Limbah cair merupakan masalah utama dalam pengendalian dampak lingkungan industri tekstil karena memberikan dampak yang paling luas disebabkan oleh karakteristik fisik maupun karakteristik kimianya yang memberikan dampak negatif terhadap lingkungan. Limbah cair terutama dihasilkan dari proses penyempurnaan tekstil. Limbah cair akan mengandung bahan-bahan yang dilepas dari serat, sisa bahan kimia yang ditambahkan pada proses penyempurnaan tersebut, serta serat yang terlepas dengan cara kimia atau mekanik selama proses produksi berlangsung.

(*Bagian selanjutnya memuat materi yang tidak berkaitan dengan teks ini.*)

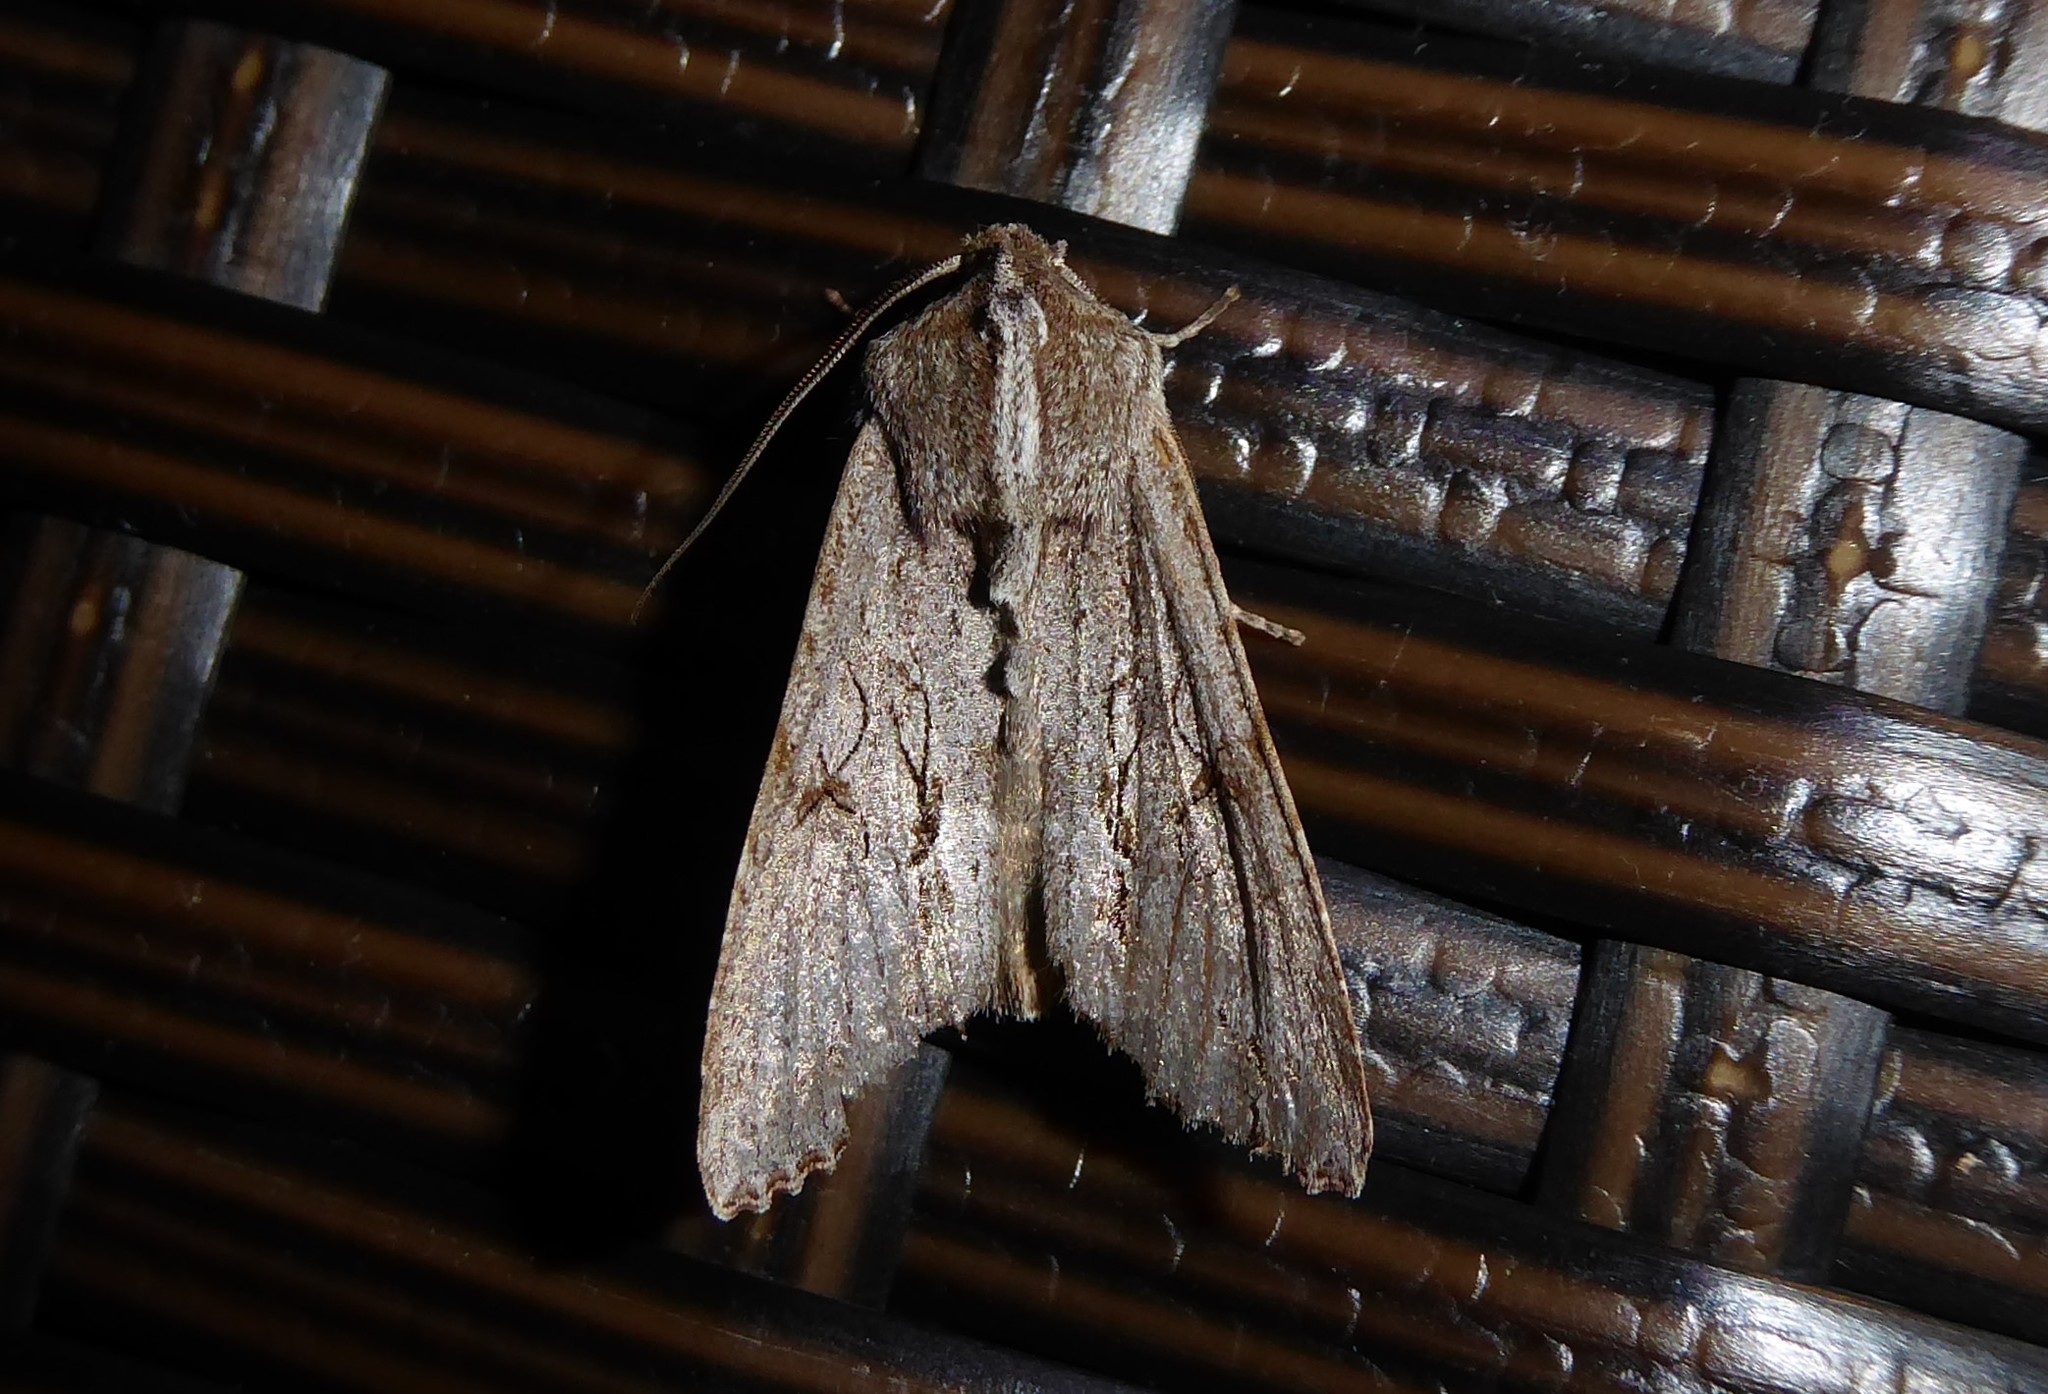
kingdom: Animalia
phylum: Arthropoda
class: Insecta
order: Lepidoptera
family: Noctuidae
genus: Ichneutica
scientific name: Ichneutica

Pewarna merupakan komponen dalam air limbah yang paling mudah dikenali keberadaannya karena kenampakannya. Sebagian besar industri seperti tekstil, kertas, karet, dan sablon menggunakan zat warna dalam prosesnya. Kelarutan zat warna sintetis yang sangat baik menjadikannya komponen yang banyak dijumpai di limbah cair industri. Pembuangan limbah pewarna ke aliran sungai mengakibatkan banyak masalah karena meracuni kehidupan dalam air dan merusak ekosistem lingkungan. Namun air limbah yang mengandung pewarna tersebut sangat sulit diolah karena ukuran struktur dan molekulnya menjadikannya tahan terhadap aerobic digestion, stabil terhadap sinar, panas, dan oksidator.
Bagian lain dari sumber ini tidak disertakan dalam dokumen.